» 提示文:
--------

日和ちゃんのお願いは絶対 (電撃文庫) 岬 鷺宮
あらすじ
「——わたしのお願いは、絶対なの」
どんな「お願い」でも叶えられる葉群日和。始まるはずじゃなかった彼女との恋は、俺の人生を、世界すべてを、決定的に変えていく——。
ほんわかしていて、かわいくて、どこかちょっと流されがちで。
それなのに、聞いてしまえば誰も逆らう気になどなれない「お願い」の力を持つ日和と、ただの一般人なのにその運命に付き添うことになってしまった俺。
「——でも、もう忘れてください」
世界なんて案外簡単に壊れてしまうのに、俺たちの恋だけが、どうしても終わってくれない——。
これは終われないセカイの、もしかして、最後の恋物語。
セカイ系
あとがきにある通り、一時期不思議なぐらいセカイ系ってやつが流行った。
セカイ系でぱっと思い浮かぶものは最終兵器彼女。
彼女がセカイを握っていて、僕はほとんどセカイになんて触れられなくて、ただ彼女が無事に戻ってくるのを待つようなやつ。
そして、この本もセカイ系だ。
主人公はある日、クラスメイトの少女に告白される。回答を一日保留したものの、主人公は彼女と付き合うこととなる。
しかし、彼女はとても不思議な能力が使える。彼女が『お願い』したことはなんでも聞いてしまう。それは大統領や極悪人相手であっても。
セカイを掌握していると言っても過言ではない彼女と、ごく普通のお付き合いを続ける主人公。
彼女がセカイを握っていくら大変なことになっていても主人公は何も出来ない。ただ彼女の話を聞いてあげることぐらいしか。――そんな物語。
この少女と主人公の恋愛がねーーーーほんとほのぼのでピュアでかわいい。どこまでもかわいいんだ。
彼氏彼女ならキスぐらいしたい、でも出来ない。彼女のことがもっと知りたいけれどもどこまで訊いていいかわからない。一緒にいるのが楽しい。彼女の力になりたいから彼女が入っている組織について知りたい。

--------

» 提供資料:
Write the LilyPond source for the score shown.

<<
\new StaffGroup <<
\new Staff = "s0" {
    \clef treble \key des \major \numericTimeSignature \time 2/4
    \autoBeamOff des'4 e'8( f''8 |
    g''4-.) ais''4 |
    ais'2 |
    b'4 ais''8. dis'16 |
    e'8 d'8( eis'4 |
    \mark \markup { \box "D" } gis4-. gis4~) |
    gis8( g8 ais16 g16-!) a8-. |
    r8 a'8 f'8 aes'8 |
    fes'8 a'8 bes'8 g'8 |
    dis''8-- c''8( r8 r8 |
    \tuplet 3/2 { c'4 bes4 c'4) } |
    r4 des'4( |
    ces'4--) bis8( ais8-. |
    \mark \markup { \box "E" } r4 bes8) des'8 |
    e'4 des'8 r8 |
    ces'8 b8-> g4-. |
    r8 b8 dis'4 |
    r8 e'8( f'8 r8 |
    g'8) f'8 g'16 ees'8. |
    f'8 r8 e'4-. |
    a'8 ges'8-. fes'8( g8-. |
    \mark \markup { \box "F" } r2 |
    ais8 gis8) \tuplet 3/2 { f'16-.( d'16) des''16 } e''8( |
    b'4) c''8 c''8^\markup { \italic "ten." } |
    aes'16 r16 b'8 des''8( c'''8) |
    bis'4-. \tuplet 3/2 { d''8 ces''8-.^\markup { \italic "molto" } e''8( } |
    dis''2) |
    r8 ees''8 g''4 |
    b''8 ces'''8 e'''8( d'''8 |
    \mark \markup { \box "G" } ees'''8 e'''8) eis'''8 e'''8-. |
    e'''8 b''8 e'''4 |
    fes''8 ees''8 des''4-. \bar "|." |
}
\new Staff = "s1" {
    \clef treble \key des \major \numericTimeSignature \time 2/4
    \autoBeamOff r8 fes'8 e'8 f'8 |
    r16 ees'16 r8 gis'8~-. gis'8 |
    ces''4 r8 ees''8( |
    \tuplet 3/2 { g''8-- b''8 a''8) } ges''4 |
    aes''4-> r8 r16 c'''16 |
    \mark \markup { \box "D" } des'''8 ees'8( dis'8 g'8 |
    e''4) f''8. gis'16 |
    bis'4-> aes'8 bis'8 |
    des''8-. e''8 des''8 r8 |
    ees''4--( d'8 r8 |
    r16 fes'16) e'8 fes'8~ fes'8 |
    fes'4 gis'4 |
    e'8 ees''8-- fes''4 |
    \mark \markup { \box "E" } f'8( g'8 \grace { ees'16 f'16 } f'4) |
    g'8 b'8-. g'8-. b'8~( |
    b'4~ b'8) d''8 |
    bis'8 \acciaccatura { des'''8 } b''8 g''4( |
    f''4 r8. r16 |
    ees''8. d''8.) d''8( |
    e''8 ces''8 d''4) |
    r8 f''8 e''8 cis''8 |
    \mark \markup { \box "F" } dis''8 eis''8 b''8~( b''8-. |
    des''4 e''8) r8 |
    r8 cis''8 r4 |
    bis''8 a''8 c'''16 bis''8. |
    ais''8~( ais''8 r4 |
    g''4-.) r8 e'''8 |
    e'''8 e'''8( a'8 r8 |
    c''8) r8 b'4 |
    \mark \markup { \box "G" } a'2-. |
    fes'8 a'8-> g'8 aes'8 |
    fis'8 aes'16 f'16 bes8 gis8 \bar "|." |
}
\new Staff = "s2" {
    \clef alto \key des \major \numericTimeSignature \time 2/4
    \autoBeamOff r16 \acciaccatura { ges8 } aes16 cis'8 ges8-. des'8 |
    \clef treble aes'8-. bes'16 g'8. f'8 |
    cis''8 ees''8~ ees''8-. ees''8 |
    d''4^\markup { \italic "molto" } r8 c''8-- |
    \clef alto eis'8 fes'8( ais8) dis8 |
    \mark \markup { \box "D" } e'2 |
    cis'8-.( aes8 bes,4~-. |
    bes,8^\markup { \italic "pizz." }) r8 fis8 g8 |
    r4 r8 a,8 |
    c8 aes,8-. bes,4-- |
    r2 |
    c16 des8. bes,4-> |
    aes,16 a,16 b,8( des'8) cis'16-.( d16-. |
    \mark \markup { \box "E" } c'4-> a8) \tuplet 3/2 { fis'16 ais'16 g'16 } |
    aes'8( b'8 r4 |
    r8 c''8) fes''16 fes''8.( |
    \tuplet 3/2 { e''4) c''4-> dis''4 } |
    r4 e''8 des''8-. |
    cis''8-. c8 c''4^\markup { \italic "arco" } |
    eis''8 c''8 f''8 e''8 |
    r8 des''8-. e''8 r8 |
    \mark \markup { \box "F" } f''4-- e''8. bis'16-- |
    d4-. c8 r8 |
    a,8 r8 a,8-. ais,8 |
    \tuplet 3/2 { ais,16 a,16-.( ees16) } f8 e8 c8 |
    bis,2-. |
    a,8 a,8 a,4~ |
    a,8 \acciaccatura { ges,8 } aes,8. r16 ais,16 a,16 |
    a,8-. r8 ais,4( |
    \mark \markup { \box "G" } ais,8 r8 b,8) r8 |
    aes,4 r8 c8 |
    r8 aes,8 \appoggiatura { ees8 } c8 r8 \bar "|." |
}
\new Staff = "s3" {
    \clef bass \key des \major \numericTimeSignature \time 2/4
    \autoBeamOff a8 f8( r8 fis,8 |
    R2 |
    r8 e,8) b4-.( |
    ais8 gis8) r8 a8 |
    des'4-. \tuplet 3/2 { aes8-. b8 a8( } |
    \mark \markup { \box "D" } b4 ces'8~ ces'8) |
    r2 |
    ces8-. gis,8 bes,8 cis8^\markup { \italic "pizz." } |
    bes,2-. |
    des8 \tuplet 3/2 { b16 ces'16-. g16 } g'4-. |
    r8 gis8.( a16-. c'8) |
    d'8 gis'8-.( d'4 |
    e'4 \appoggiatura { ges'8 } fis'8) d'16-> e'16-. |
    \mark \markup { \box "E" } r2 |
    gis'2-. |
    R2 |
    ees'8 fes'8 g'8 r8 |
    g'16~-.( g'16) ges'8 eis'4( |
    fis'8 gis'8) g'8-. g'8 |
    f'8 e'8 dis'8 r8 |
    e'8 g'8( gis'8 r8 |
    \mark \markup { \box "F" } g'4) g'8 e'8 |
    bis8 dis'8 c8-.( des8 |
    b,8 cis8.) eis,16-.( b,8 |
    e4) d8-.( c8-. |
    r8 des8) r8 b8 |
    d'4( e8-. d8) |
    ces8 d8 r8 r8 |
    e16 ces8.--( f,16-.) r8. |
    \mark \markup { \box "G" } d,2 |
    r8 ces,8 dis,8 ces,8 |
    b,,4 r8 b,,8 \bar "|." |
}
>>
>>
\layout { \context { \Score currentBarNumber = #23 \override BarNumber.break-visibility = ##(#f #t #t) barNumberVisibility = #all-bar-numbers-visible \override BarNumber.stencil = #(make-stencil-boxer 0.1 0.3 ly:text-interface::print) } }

--------

» 取り組む課題:
**1.** 『日和ちゃんのお願いは絶対』の紹介文を二文で要約してください。
**2.** 『日和ちゃんのお願いは絶対』の紹介文を、最後の文の次から書き継いでください。
上の記録は、ここでの作業には一切用いません。

» 解答例:
**1.** 本書はセカイ系の物語で、どんな「お願い」でも相手に聞かせてしまう力を持つ葉群日和に告白された主人公が、彼女と付き合うことになる。セカイを握る彼女に対して主人公は話を聞くことぐらいしかできないが、二人の恋愛はほのぼのとしてピュアでかわいいと紹介されている。

**2.**
好きな子のことを知りたい、でもなかなか聞き出せない、というめちゃくちゃ甘酸っぱくて初々しい青春みたいな恋愛をしている。かわいい。最高。
中盤の予想はしていたけれども、終盤の展開がめっちゃいい
以下ネタバレすごい多い。
学校にテロリストが! 狙われる彼女! 彼女に力を貸して見事に学校ごと救い、彼女に協力できた!
というよくある妄想のような展開から一転、一気に訪れた絶望の流れがめちゃくちゃに上手い。話がここで一瞬で変化したのがわかってすごくぞっとした。
個人的には彼が死んだことよりも、主人公が思う通り「もっとも大事にしているものが妹から彼女になった」ことにぞっとした。
日和は他人の好きなものも愛するものすらも全て変える事ができるし、彼女は意図的に利用している。終末医療のようなものだとしても、それが愛や優しさから起きるものだとしても、彼女は人の感情や思考を変えてしまう。
これを伏線として、実は彼女は主人公の『お付き合いをする』という思考ごと操っていました、と【愛するものを変化させる】という箇所の回収を行うあたりが見事すぎる。
ある意味開始時点で予想はついたもので、想像通りとは言える。
これだけ世界の命運すら変えている少女が、自分の好きな相手の感情を変えていないなんてありえないとも言える。
でも、そこから「彼女のことが気になる」「彼女を意識しているうちに改めて好きになる」「今度は自分から告白する」なんてさあ! そんなさあ! あまりにもかわいいじゃん! 初々しいじゃん! 青春じゃん!
一度目の恋は強要されたもので、主人公の感情は操られたものだった。
でも二度目の恋は間違いなく本物で、二人の間に築き上げられたものだった。
良かったねえ、良かったねえと思いながら読んだし、本当にありがとうございましただった。最高。良かった。